## WORK INSTRUCTION
The lines from the first line of the entries through the line containing "Bleaching Agent" are to be repeated exactly, with both of those lines included.

[Data records]
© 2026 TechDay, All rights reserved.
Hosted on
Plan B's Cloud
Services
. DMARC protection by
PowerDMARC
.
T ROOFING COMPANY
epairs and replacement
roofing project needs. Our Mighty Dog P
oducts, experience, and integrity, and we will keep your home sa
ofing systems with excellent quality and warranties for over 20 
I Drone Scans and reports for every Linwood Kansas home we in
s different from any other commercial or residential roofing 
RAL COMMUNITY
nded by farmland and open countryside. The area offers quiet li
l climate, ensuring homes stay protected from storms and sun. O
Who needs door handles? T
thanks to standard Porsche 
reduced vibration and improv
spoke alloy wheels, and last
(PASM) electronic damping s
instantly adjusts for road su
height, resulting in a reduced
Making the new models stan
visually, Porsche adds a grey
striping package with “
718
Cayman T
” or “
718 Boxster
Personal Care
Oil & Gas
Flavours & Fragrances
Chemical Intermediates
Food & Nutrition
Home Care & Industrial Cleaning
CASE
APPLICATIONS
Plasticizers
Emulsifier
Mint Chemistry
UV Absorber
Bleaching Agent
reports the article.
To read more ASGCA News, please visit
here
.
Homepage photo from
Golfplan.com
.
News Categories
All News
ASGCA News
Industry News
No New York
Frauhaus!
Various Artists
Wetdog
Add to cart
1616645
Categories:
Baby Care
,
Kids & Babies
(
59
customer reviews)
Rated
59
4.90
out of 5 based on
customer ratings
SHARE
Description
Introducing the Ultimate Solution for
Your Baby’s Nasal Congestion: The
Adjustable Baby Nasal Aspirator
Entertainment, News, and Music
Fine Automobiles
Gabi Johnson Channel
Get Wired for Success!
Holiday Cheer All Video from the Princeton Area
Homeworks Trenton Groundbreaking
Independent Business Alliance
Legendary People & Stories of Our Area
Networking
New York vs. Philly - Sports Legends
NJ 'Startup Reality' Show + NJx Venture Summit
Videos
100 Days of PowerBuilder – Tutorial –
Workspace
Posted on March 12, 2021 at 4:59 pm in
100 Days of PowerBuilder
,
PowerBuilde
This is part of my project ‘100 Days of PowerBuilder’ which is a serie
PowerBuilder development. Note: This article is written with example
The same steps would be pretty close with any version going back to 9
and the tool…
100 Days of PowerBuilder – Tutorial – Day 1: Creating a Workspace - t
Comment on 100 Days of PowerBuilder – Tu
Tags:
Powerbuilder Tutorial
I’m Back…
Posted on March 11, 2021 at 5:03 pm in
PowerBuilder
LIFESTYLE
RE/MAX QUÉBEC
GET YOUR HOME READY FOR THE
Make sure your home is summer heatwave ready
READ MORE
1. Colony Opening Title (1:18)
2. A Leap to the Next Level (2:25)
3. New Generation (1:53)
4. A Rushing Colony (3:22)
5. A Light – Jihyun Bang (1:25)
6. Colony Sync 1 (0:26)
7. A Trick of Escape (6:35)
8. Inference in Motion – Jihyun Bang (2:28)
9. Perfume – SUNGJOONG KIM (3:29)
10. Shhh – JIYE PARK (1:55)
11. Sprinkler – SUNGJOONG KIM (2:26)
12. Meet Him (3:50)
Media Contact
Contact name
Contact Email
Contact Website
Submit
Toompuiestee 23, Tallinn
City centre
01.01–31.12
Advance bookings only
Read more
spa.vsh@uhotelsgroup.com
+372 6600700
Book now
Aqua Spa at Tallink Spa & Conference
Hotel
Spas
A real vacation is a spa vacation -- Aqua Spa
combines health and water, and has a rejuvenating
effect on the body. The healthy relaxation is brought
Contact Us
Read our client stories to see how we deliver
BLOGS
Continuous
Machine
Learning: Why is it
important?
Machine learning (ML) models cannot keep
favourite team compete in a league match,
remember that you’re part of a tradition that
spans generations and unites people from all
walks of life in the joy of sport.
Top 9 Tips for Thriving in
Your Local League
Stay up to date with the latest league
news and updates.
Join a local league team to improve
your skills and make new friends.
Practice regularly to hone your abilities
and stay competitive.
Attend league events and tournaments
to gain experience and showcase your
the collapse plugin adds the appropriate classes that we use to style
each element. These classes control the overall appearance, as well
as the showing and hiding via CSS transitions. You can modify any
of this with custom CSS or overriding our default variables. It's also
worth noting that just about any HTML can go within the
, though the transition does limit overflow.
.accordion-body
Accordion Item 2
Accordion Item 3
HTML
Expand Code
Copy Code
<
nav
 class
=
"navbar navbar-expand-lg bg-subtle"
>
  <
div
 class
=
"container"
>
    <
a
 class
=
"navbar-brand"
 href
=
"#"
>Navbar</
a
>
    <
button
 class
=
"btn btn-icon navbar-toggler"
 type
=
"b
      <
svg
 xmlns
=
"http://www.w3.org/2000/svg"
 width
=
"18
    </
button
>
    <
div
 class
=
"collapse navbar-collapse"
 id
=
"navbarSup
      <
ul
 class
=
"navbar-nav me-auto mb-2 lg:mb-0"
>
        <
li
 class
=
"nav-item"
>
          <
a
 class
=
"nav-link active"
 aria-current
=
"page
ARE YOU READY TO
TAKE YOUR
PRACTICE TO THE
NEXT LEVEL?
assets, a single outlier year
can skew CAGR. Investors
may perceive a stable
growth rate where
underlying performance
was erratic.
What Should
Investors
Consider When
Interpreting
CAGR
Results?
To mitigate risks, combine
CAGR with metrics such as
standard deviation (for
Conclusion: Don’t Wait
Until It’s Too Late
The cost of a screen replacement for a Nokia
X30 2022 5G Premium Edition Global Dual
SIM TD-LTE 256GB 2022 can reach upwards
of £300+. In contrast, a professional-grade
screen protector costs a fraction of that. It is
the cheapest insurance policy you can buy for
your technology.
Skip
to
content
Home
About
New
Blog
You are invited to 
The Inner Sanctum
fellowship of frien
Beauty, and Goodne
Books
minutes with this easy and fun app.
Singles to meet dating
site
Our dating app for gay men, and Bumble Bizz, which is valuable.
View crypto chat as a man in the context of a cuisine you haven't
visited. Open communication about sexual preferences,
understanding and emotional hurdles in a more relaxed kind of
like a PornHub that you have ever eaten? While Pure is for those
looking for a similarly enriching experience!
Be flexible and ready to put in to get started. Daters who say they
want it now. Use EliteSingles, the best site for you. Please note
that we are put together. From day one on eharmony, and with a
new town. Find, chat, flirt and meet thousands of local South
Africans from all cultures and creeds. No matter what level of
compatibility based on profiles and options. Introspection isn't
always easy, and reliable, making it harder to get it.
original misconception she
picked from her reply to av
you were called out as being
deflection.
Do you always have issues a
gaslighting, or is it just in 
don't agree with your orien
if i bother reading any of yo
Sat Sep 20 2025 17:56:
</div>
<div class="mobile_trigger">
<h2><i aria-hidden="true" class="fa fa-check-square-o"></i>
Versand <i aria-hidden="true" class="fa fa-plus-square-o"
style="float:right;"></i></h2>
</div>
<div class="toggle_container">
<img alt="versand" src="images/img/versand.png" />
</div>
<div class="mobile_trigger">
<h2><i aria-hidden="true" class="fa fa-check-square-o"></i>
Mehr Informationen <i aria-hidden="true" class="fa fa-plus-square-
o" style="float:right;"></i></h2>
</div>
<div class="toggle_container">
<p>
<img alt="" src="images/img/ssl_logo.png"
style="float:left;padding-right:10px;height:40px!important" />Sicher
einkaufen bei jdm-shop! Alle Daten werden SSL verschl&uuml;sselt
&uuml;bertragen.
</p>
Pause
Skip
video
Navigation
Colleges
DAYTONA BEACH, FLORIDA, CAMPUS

## REPLY
© 2026 TechDay, All rights reserved.
Hosted on
Plan B's Cloud
Services
. DMARC protection by
PowerDMARC
.
T ROOFING COMPANY
epairs and replacement
roofing project needs. Our Mighty Dog P
oducts, experience, and integrity, and we will keep your home sa
ofing systems with excellent quality and warranties for over 20 
I Drone Scans and reports for every Linwood Kansas home we in
s different from any other commercial or residential roofing 
RAL COMMUNITY
nded by farmland and open countryside. The area offers quiet li
l climate, ensuring homes stay protected from storms and sun. O
Who needs door handles? T
thanks to standard Porsche 
reduced vibration and improv
spoke alloy wheels, and last
(PASM) electronic damping s
instantly adjusts for road su
height, resulting in a reduced
Making the new models stan
visually, Porsche adds a grey
striping package with “
718
Cayman T
” or “
718 Boxster
Personal Care
Oil & Gas
Flavours & Fragrances
Chemical Intermediates
Food & Nutrition
Home Care & Industrial Cleaning
CASE
APPLICATIONS
Plasticizers
Emulsifier
Mint Chemistry
UV Absorber
Bleaching Agent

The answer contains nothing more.